Does GoogleBase override robots.txt ?

Forum Moderators: Robert Charlton & goodroi

Message Too Old, No Replies

Does GoogleBase override robots.txt ?

defanjos

5:42 pm on Apr 16, 2009 (gmt 0)

I have this annoying problem - Google stopped following my robots.txt.

For example I have a folder "/folder/" disallowed like:
User-agent: Googlebot
Disallow: /folder/

But, Google keeps on showing the urls in the format "/folder/1234.htm" in the index.
When I do site:example.com, over one thousand of those urls show. I want them gone.

I am wondering if it has to do with Googlebase. I have uploaded all the unwanted urls using a datafeed.
Basically, I want them to show in Googlebase, but not in the Google index.
I case you are wondering why I want that, it is because I rank a lot better when those urls are not in the index.

I even uploaded a sitemap to webmaster central with the URLs I want, but still no good.

tedster

8:39 pm on Apr 16, 2009 (gmt 0)

Do those pages actually get spidered and their content shown in the SERPs? Or are they displayed as "url-only"?

[edited by: tedster at 9:53 pm (utc) on April 17, 2009]

defanjos

11:40 pm on Apr 16, 2009 (gmt 0)

When I do a site:example.com, the majority of results show title, desc, and url. Some show only the url, but they are in the minority.

None of the unwanted pages rank, as far as I can tell. I just know that when they are in the index, they screw up my rankings for the main pages.

tedster

2:26 am on Apr 17, 2009 (gmt 0)

If a robots.txt disallowed url shows up in the SERPs, even as a url-only listing, you can request its removal through the tool inside your WebmasterTools account.

defanjos

3:22 pm on Apr 17, 2009 (gmt 0)

I thought about that, but, Google says they have to return a 404, and I can't do that because I need the pages live for Googlebase and the other SEs

Thanks for the ideas thus far.

tedster

9:57 pm on Apr 17, 2009 (gmt 0)

Google says they have to return a 404

You may have misunderstood something. A robots.txt rule is definitely a way to remove urls from the index. See this Google Webmaster Help page: Removing my own content from Google's index [google.com]

defanjos

10:57 pm on Apr 17, 2009 (gmt 0)

I was referring to the WebmasterTools only - they write:

To do this, ensure that each page returns an HTTP status code of either 404 or 410, or use a robots.txt file or meta noindex tag to block crawlers from accessing your content.
If you're requesting removal of a full site or directory, you must use a robots.txt file to block crawlers from accessing this content.

So, I basically did what they want - I used robots.txt to remove the directory, but it is not working.

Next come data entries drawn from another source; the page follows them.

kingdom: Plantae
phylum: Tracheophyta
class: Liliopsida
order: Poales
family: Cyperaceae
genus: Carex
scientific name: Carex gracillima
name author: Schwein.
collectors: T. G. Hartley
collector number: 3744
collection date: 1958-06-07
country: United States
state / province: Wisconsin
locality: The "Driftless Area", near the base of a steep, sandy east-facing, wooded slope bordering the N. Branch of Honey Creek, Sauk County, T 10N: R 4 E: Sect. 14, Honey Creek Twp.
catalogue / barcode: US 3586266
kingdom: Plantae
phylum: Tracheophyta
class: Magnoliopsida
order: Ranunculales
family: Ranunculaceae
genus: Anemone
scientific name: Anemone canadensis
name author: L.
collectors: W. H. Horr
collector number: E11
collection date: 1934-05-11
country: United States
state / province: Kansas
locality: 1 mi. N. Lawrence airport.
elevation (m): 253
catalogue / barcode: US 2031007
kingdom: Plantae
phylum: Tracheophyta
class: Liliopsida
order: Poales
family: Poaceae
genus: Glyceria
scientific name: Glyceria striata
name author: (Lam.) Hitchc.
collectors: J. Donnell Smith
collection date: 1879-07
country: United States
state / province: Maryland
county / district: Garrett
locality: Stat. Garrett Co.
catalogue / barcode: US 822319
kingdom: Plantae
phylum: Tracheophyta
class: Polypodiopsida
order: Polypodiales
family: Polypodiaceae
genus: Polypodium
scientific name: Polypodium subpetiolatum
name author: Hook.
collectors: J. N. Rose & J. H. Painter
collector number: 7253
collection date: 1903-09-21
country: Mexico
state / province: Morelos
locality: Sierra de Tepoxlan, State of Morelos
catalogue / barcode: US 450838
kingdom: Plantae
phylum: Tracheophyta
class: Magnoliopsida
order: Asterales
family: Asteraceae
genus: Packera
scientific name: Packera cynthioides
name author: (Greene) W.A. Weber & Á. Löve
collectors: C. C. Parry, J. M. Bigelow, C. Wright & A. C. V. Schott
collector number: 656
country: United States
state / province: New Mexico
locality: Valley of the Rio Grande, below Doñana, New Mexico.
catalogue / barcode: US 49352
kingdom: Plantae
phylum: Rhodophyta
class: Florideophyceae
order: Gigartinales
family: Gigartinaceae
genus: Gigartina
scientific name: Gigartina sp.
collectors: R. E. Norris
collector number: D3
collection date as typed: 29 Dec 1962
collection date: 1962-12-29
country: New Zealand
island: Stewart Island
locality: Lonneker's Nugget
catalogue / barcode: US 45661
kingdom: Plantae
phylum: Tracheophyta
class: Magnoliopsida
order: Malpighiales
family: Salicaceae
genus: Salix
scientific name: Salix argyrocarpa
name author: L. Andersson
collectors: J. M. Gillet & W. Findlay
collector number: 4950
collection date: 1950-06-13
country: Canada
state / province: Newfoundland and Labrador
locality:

I could enter over 1000 urls manually into the webmaster tools, but that is a pain.

Anyway, I will wait a month and see if Google removes them again.

The weird part is, they used to be gone, but suddenly started being indexed again, thus the reason for my original question.

tedster

11:19 pm on Apr 17, 2009 (gmt 0)

I could enter over 1000 urls manually into the webmaster tools, but that is a pain.

Agreed. This is a frustration in the current implementation of url removal. I'm pretty sure that back when the only removal tool was public you used to just "remove any urls blocked in robots.txt" -- or something along those lines -- and that took care of the wild card effect in robots.txt. It should be that way, IMO.